Let's start by looking at where we are. This morning, my daughter thought the NY Times made a printing error with the unemployment claims filing when she saw that it consumed the vertical distance of the front page (as a point of reference the other bump in the orange graph is the peak of the 2008 Great Recession):
It's higher than that, and everyone on Wall St knows it. It's higher because people cannot get their claims through the unemployment offices. The real number may be double what you see here. It would take two NY Times stacked vertically on top of each other to display.
I'm going to answer two questions a lot of you have asked this week, and then give you a framework that is effective for dealing with financial crises.
QUESTION 1: Do index funds go to zero?
No, not those that we recommend. In theory an index could get close to zero if it were, say, a 3X magnified inverse index, which is more a form of derivative than an index. But no, the indexes we select for clients do not go to zero. Individual stocks that people own can and do, and this is why in general we do not recommend owning individual stock positions. Individual stocks *within* an index will go to zero, but there are hundreds or thousands of stocks within. Unless Netflix has gotten truly dull, you probably won't notice.
QUESTION 2: Why is the market going up this week when the news is so bad?
Mr. Market, as he is affectionately called in financial literature, has a fickle streak. Mr. Market bounces wildly in periods like this, trying to determine what fair value means. This week the United States $2 trillion stimulus bill looked better than had been expected. Today the market is nursing a bit of a hangover from the week's euphoria.

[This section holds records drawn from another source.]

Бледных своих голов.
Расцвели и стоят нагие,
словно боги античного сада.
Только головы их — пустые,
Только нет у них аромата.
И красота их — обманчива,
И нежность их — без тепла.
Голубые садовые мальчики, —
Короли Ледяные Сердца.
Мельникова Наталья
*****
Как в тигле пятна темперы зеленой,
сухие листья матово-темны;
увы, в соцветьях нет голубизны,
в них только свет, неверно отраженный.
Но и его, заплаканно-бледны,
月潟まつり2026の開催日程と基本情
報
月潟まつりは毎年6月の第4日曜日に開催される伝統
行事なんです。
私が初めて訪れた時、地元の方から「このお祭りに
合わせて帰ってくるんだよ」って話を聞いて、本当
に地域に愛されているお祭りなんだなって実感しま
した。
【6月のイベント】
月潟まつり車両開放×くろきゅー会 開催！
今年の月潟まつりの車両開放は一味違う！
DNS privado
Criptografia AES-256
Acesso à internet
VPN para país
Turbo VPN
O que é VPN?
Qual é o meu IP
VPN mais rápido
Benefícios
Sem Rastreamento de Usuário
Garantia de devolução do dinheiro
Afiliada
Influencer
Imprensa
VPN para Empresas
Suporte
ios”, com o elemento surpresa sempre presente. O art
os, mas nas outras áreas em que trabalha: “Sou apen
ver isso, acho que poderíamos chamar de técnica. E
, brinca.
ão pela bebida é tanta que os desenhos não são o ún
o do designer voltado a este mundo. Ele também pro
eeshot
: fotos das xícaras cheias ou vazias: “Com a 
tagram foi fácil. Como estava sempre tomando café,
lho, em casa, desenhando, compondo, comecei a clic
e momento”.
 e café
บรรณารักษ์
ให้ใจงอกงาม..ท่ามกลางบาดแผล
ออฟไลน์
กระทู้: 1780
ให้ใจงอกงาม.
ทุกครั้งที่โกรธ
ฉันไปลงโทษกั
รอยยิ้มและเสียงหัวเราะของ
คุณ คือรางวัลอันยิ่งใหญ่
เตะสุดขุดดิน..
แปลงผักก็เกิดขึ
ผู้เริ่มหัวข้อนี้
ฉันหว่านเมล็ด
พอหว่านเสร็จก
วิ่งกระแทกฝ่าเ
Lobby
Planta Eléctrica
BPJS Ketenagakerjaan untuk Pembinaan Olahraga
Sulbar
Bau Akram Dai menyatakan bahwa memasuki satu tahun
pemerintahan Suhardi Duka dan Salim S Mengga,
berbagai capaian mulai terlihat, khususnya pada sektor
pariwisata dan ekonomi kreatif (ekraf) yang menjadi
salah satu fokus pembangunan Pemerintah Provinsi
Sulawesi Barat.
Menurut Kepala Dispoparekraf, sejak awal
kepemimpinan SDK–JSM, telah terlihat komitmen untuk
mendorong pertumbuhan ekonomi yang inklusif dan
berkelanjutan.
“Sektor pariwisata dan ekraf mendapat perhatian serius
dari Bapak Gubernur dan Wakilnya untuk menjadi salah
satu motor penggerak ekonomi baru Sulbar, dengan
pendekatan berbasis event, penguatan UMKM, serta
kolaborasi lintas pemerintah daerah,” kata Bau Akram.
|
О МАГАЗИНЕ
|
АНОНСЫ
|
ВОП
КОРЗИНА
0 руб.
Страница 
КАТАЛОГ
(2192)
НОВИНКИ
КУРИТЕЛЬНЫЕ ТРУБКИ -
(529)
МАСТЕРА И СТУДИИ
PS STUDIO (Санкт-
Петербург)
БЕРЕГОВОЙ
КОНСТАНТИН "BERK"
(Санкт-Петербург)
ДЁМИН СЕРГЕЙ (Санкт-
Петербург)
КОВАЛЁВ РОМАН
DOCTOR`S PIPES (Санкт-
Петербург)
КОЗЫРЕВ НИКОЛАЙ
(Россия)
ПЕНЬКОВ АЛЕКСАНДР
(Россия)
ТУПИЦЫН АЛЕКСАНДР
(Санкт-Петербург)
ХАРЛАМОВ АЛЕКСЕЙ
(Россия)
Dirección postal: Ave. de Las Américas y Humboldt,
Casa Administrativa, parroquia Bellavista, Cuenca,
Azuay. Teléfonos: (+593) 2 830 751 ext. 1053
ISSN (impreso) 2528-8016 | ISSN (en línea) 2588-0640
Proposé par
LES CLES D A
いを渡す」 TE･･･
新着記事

It's possible that short sellers were covering positions (which forces them to buy shares) and it's likely that balanced funds, often in 401k's, were forced to rebalance by buying equities. The "chartist" investors, emerging from whatever dreamworld they live in, were trying to buy back to the 200-day moving average line.
If there was ever a difficult time to ignore financial news, this is it. We're all in our houses with less to do, and the markets are swinging wildly. If you can ignore this, you are going to be a great investor, it *does not* get tougher.

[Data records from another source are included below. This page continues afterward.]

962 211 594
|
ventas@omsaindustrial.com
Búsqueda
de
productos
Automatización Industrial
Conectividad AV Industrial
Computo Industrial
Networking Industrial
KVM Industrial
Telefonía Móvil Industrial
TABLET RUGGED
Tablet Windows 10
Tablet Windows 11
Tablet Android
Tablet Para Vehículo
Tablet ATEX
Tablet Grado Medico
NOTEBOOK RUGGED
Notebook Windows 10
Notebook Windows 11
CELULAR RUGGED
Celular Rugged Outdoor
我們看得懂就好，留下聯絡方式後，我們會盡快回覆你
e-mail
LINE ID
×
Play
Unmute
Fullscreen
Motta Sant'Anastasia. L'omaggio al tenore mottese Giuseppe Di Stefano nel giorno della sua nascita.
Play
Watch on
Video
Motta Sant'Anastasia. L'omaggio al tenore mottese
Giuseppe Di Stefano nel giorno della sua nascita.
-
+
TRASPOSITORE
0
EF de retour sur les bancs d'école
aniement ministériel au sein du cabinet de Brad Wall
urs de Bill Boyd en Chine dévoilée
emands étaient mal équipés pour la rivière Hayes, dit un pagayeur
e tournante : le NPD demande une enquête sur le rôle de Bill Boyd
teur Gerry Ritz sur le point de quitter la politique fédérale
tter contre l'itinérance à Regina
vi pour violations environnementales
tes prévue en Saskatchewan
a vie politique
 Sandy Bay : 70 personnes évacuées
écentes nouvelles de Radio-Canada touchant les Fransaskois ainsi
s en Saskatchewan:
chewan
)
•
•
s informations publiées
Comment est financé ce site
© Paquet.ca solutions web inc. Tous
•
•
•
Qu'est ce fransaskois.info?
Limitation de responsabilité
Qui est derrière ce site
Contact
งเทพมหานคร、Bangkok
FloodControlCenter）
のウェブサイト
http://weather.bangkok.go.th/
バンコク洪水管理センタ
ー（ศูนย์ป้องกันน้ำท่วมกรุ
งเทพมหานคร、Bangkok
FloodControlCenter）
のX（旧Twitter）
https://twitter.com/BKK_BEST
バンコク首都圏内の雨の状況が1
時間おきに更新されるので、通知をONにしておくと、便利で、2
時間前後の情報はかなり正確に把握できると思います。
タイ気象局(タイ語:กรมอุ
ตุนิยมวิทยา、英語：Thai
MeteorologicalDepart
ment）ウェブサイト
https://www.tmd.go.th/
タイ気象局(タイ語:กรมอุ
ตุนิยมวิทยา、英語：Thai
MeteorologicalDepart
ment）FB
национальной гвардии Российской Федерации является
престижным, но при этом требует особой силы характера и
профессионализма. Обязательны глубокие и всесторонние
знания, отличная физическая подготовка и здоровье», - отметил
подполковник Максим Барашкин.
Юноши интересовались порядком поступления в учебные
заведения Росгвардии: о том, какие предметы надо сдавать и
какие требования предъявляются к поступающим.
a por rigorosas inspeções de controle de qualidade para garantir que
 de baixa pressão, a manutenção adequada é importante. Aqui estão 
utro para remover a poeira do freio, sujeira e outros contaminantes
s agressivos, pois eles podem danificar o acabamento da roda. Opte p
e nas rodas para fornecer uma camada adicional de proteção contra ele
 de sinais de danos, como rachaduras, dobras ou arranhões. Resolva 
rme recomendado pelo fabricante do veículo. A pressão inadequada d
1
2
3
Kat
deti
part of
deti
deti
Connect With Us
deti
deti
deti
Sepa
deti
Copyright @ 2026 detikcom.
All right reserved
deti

Here is a technique I recommend in periods of crisis, to use only if you are having difficulty stomaching this. Peek at your statements. Multiply the number by a certain discount percentage (I don't want to write one down here because it varies by person, but clients, we'll help you with this number). "Trick" your brain into thinking that is your new asset number. If you are ok with it, this technique will help you. Otherwise you may have to consider an adjustment.